"""

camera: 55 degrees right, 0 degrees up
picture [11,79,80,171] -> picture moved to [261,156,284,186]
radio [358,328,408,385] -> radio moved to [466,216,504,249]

"""
"""

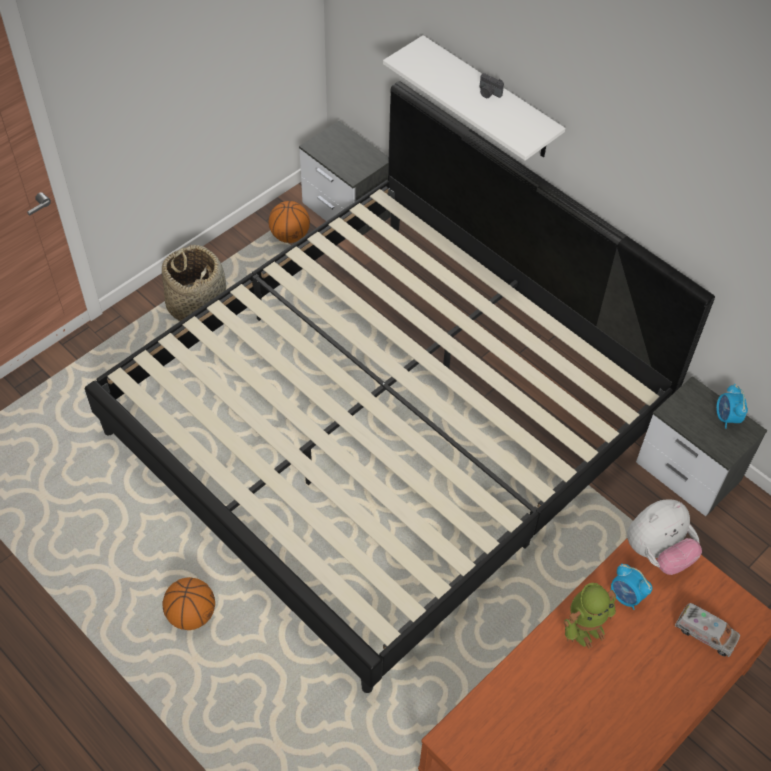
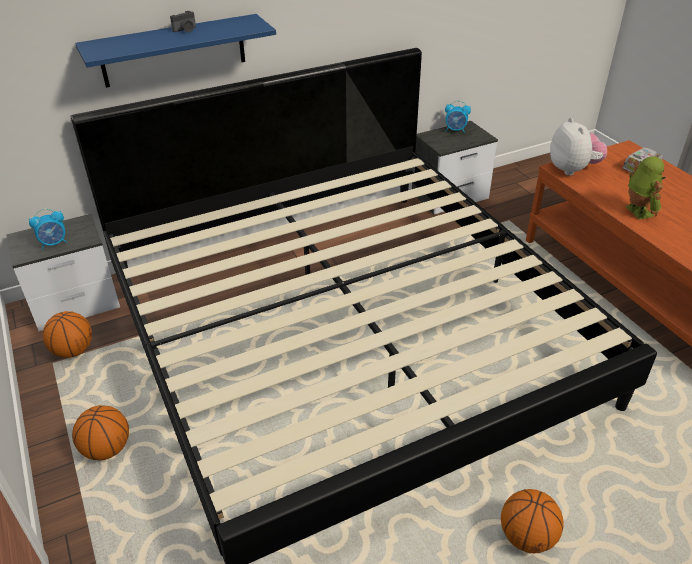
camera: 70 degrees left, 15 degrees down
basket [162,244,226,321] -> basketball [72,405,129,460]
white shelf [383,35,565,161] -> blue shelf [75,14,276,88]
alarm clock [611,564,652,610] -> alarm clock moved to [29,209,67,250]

"""

Requirement:
Among the lines above, repeat exactly those from the line with "camera: 55 degrees right, 0 degrees up" to the line with "radio [358,328,408,385] ->", counting both ends.

Task output:
camera: 55 degrees right, 0 degrees up
picture [11,79,80,171] -> picture moved to [261,156,284,186]
radio [358,328,408,385] -> radio moved to [466,216,504,249]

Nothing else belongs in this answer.